What you need to do: Copy out the lines from the one containing "Does any single" through the one containing "Read this box", both included, replacing "the y-axis" with "the vertical axis" and keeping everything else the same.

-------- Data in this exercise --------

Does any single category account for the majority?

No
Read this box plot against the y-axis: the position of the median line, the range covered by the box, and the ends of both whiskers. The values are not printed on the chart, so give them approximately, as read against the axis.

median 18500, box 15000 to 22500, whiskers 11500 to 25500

--------
-------- Data in this exercise --------

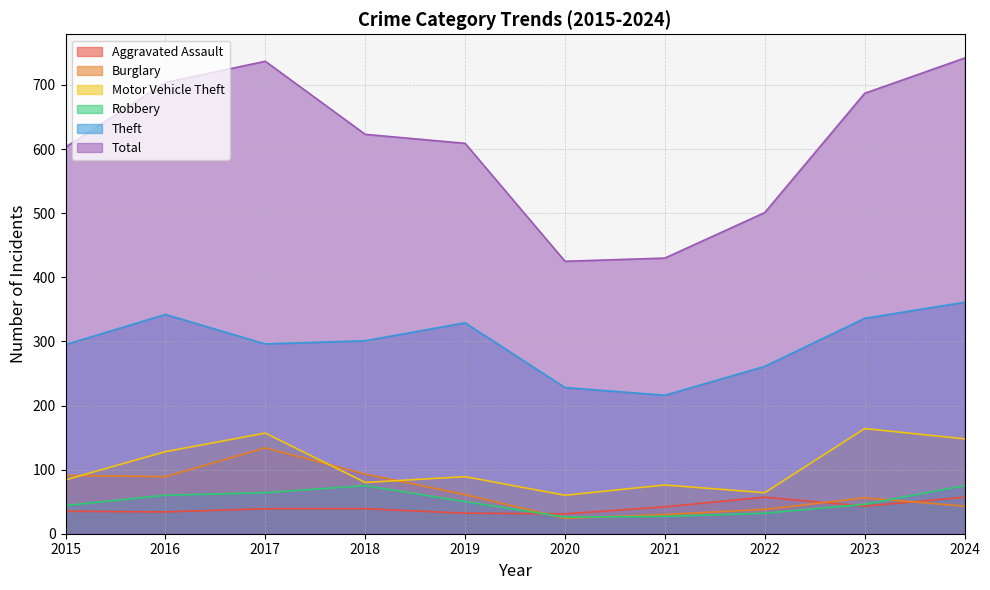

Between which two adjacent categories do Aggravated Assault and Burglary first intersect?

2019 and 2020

--------
-------- Data in this exercise --------

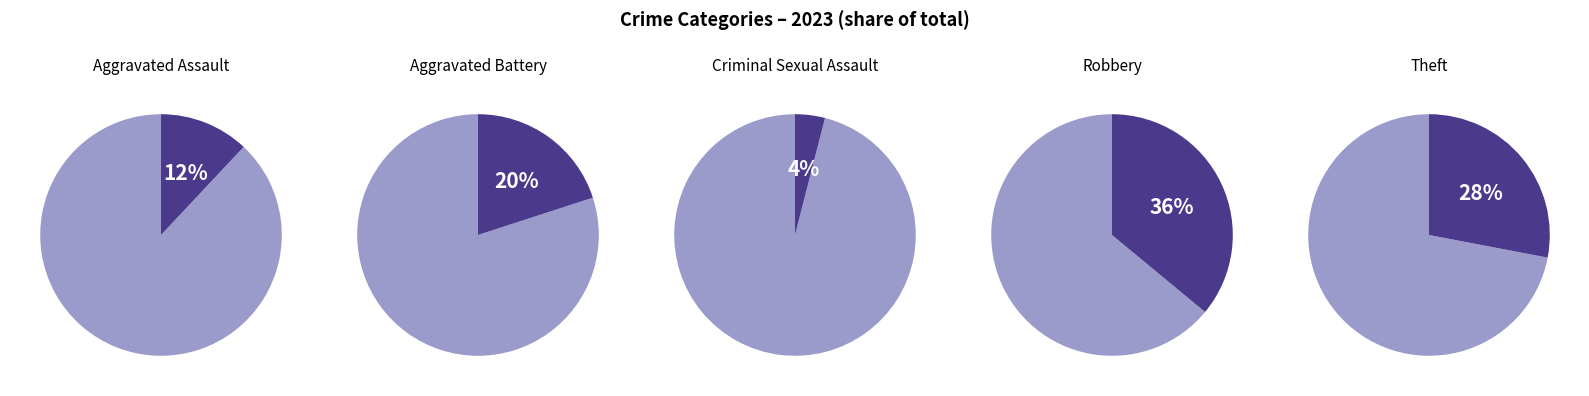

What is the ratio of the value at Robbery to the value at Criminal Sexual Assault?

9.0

--------

Problem solution:
Does any single category account for the majority?

No
Read this box plot against the vertical axis: the position of the median line, the range covered by the box, and the ends of both whiskers. The values are not printed on the chart, so give them approximately, as read against the axis.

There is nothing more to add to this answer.